• _DOCUMENT PASSAGE_:
══════════

ParsedRef properties: is_relative -> bool, run_ref -> str.

resolve_run_ref(storage: BlqStorage, ref: str) -> dict | None
Resolves a ref string to a run data dict. Returns None if not found.

Queries

from blq.services import query_status, query_history, query_events, query_diff

query_status(storage: BlqStorage) -> list[dict[str, Any]]
Returns per-source status: name, status, error_count, warning_count, last_run, run_ref, run_serial.

query_history(
    storage: BlqStorage,
    limit: int = 20,
    source: str | None = None,
    status: str | None = None,   # 'running', 'completed', 'orphaned'
) -> list[dict[str, Any]]
Returns: run_ref, run_serial, source_name, status, error_count, warning_count, started_at, exit_code, command, git_commit, git_branch, git_dirty.

query_events(
    storage: BlqStorage,
    severity: str | None = None,       # 'error', 'warning', or comma-separated
    run_id: int | None = None,
    source: str | None = None,
    file_pattern: str | None = None,
    limit: int = 20,
    default_to_latest: bool = False,
    suppressed_fingerprints: list[str] | None = None,
    all_runs: bool = False,
) -> dict[str, Any]                    # {"events": [...], "total_count": int}

query_diff(storage: BlqStorage, run1: int, run2: int) -> dict[str, Any]
Returns: summary (run1_errors, run2_errors, fixed, new, unchanged), fixed (list), new (list).

Inspect

from blq.services import (
    get_source_context, get_log_context,
    get_git_context, get_fingerprint_history,
)
get_source_context(
    ref_file: str | None, ref_line: int | None,
    source_root: Path, context_lines: int = 3,
) -> str | None

get_log_context(
    storage: BlqStorage | None, run_id: int,
    log_line_start: int | None, log_line_end: int | None,
    context_lines: int = 3,
) -> str | None

get_git_context(
    ref_file: str | None, ref_line: int | None,
    source_root: Path, history_limit: int = 2,
) -> dict[str, Any] | None    # {file, line, blame, recent_commits}

get_fingerprint_history(
    storage: BlqStorage | None, fingerprint: str | None,
) -> dict[str, Any] | None    # {fingerprint, first_seen, last_seen, occurrences, is_regression}

Execution

from blq.services import run_result_to_concise

run_result_to_concise(full_result: dict[str, Any], source_name: str) -> dict[str, Any]
Converts a RunResult.to_json() dict into the concise response format with keys: run_ref, cmd, status, exit_code, duration_sec, summary, output_stats. Conditionally includes errors (max 10), warnings (max 5), infos (max 5).


MCP Tools

MCP server started via blq mcp serve. Tools are callable by any MCP client.

run

Run a registered command and capture output.

Parameter Type Default Description
command str required Registered command name
args dict[str,str] \| list[str] \| None None Named args (dict) or positional args (list)
extra list[str] \| None None Passthrough arguments appended to command
timeout int \| None None Timeout in seconds
lines str \| None None Line selection for inline output (e.g. '+20-')

══════════

• _PROBLEM TO WORK ON_:
Write out the part of the blq services reference that opens with the words containing "extra list[str] \|" and closes with "output (e.g. '+20-')".

• _SUPPLIED INFORMATION_:
══════════

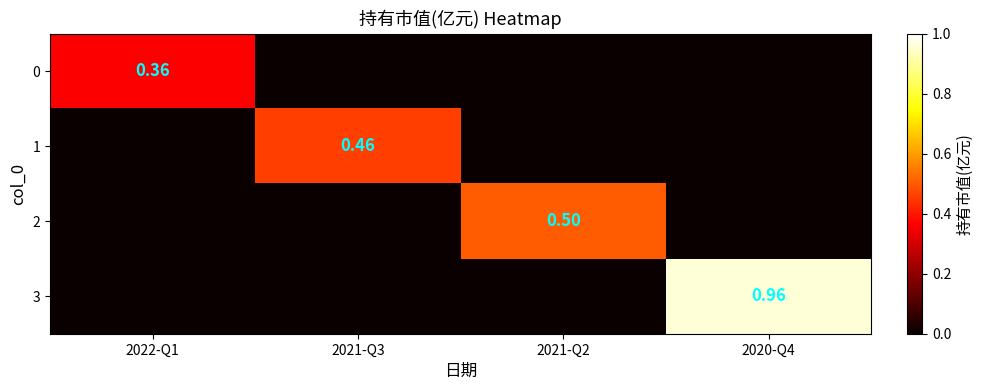

Rank the series at 2020-Q4 from lowest to highest value.

0, 1, 2, 3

══════════

• _PROBLEM SOLUTION_:
extra list[str] \| None None Passthrough arguments appended to command
timeout int \| None None Timeout in seconds
lines str \| None None Line selection for inline output (e.g. '+20-')